(Dataset entries)
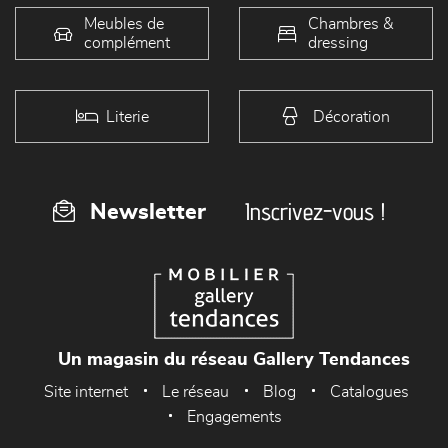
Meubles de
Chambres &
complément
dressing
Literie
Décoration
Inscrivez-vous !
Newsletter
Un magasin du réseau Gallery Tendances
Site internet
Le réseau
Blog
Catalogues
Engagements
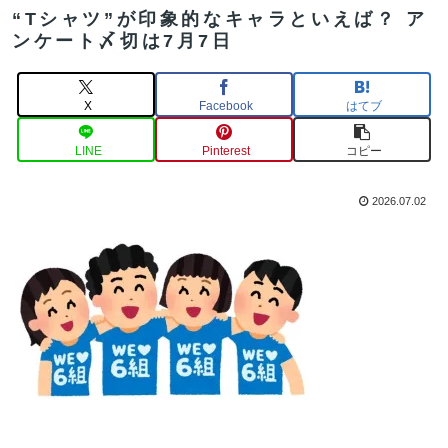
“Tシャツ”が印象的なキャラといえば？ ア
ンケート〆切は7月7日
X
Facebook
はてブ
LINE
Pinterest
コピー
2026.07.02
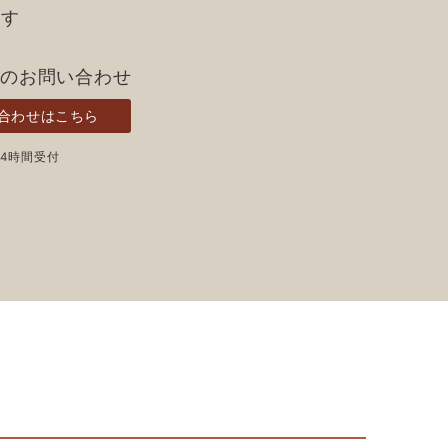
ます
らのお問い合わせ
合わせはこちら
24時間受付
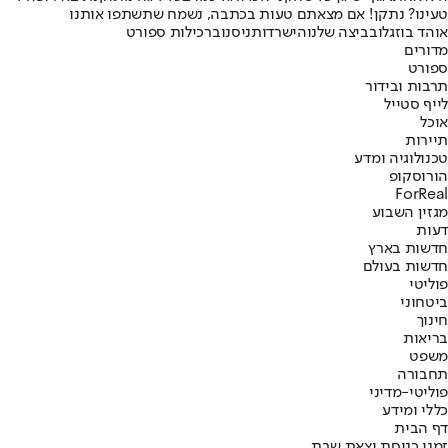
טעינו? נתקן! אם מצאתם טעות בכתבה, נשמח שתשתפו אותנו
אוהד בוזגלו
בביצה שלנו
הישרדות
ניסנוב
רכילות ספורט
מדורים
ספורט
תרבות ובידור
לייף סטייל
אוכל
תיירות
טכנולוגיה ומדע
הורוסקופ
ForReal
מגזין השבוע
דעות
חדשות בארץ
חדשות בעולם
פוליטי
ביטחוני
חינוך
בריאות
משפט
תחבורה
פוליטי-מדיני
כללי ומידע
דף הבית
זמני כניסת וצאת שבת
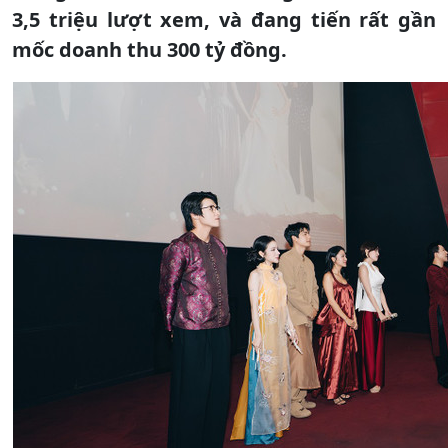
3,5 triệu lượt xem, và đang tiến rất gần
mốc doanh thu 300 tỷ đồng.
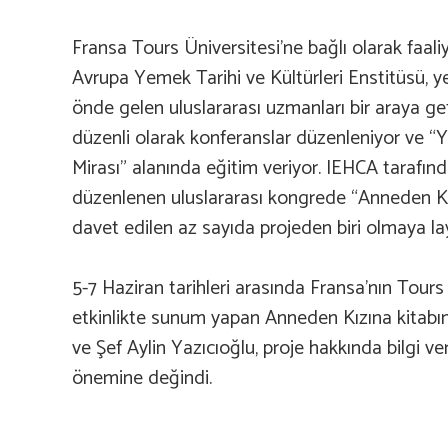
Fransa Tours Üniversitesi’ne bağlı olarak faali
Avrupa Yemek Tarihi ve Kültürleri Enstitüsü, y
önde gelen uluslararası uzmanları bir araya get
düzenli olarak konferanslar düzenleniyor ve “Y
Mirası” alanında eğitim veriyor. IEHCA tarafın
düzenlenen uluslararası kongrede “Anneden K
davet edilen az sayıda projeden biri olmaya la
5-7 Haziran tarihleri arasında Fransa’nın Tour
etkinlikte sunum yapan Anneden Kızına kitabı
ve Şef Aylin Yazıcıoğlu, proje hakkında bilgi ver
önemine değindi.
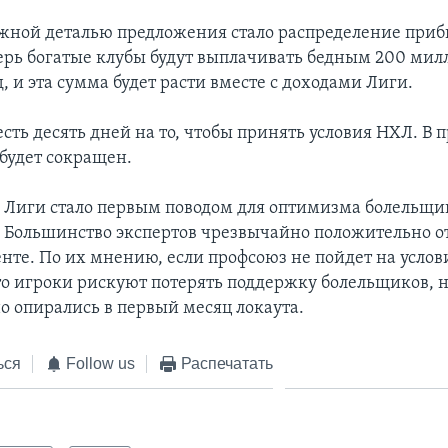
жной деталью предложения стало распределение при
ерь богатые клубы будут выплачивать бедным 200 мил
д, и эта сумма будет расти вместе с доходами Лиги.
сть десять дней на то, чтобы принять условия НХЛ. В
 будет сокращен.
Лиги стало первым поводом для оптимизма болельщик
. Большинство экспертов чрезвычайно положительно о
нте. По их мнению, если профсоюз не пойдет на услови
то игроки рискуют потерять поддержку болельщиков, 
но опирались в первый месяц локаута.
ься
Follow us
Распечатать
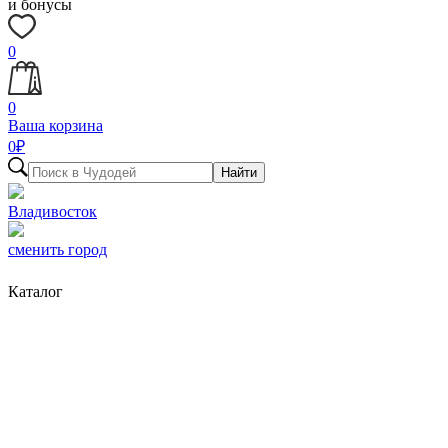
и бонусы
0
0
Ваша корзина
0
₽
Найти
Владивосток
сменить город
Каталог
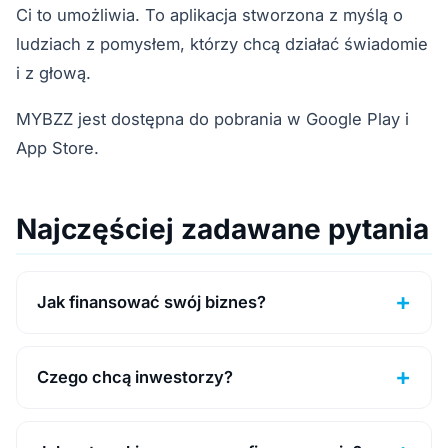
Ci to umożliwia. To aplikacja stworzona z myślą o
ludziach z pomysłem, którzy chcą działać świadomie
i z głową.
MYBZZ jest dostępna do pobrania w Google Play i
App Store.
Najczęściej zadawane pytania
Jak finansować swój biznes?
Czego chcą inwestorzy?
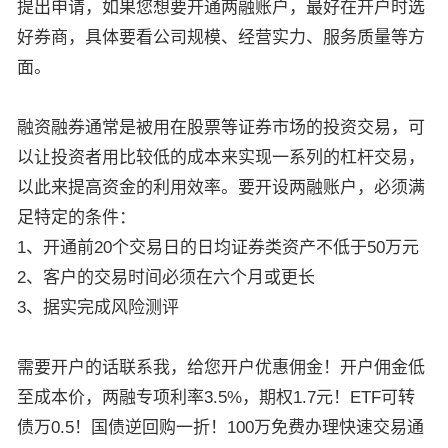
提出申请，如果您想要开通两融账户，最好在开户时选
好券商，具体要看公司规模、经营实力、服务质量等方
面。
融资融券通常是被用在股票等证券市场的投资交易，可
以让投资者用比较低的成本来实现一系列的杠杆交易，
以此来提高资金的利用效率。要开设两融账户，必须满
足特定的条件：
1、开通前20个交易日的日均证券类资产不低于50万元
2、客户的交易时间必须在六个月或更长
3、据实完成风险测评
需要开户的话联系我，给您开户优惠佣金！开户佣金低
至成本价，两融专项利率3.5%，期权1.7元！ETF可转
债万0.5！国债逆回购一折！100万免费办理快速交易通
---
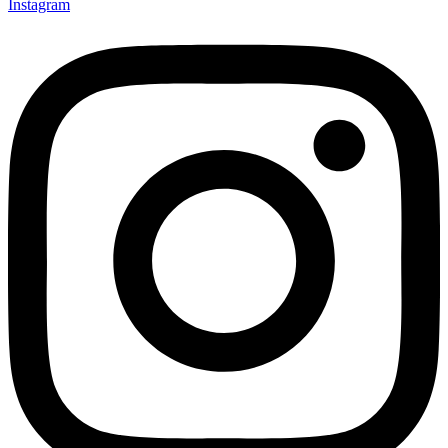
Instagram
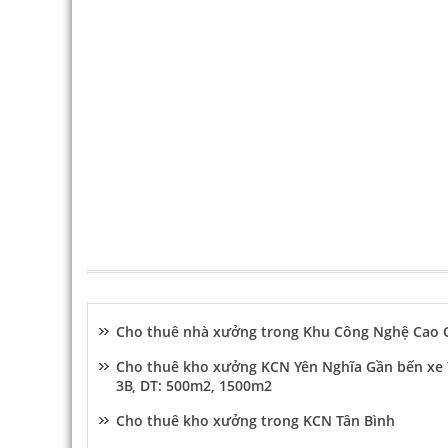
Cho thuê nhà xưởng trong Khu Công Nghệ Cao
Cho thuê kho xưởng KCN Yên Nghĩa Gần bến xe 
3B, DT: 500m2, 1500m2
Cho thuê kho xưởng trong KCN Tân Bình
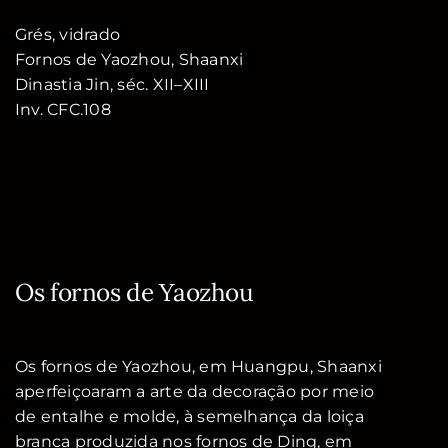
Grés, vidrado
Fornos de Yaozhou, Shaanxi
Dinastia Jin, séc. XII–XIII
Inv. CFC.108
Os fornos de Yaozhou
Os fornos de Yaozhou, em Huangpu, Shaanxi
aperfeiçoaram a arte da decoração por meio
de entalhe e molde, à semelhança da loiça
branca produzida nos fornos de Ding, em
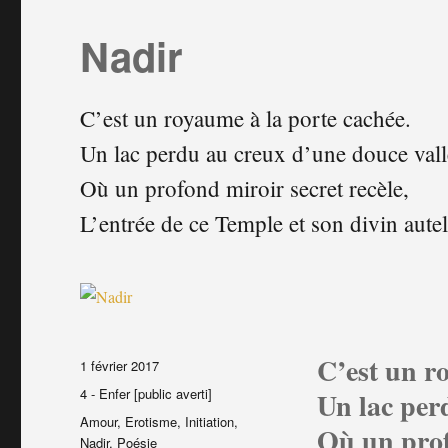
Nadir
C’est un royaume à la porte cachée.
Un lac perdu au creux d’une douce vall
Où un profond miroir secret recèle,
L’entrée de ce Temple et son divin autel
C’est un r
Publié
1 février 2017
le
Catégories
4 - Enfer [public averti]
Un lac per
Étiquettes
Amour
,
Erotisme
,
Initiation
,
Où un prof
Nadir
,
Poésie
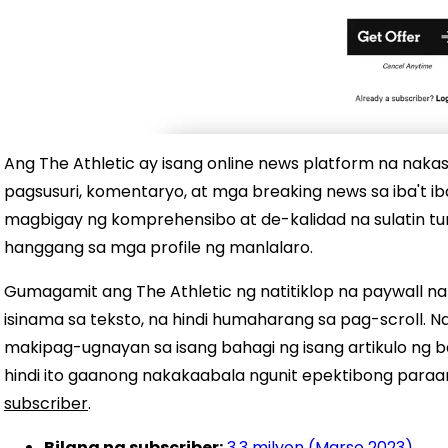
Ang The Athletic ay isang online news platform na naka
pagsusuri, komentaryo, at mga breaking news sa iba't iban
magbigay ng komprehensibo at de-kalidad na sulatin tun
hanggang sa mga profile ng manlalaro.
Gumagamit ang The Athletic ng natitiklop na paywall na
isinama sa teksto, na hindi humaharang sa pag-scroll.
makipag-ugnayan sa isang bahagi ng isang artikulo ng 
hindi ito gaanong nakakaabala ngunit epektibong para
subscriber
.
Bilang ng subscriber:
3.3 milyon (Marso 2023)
* * *
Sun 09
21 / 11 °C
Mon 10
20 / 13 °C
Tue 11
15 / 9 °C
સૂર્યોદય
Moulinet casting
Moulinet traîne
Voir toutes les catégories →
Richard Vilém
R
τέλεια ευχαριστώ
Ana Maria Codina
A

◆ Exercise prompt ◆
Take only the lines above from the one that has "אוהד בוזגלו" through the one that has "önde gelen uluslararası" and reproduce them exactly, omitting any pictures.

◆ Written response ◆
אוהד בוזגלו
בביצה שלנו
הישרדות
ניסנוב
רכילות ספורט
מדורים
ספורט
תרבות ובידור
לייף סטייל
אוכל
תיירות
טכנולוגיה ומדע
הורוסקופ
ForReal
מגזין השבוע
דעות
חדשות בארץ
חדשות בעולם
פוליטי
ביטחוני
חינוך
בריאות
משפט
תחבורה
פוליטי-מדיני
כללי ומידע
דף הבית
זמני כניסת וצאת שבת
3,5 triệu lượt xem, và đang tiến rất gần
mốc doanh thu 300 tỷ đồng.
Fransa Tours Üniversitesi’ne bağlı olarak faali
Avrupa Yemek Tarihi ve Kültürleri Enstitüsü, y
önde gelen uluslararası uzmanları bir araya get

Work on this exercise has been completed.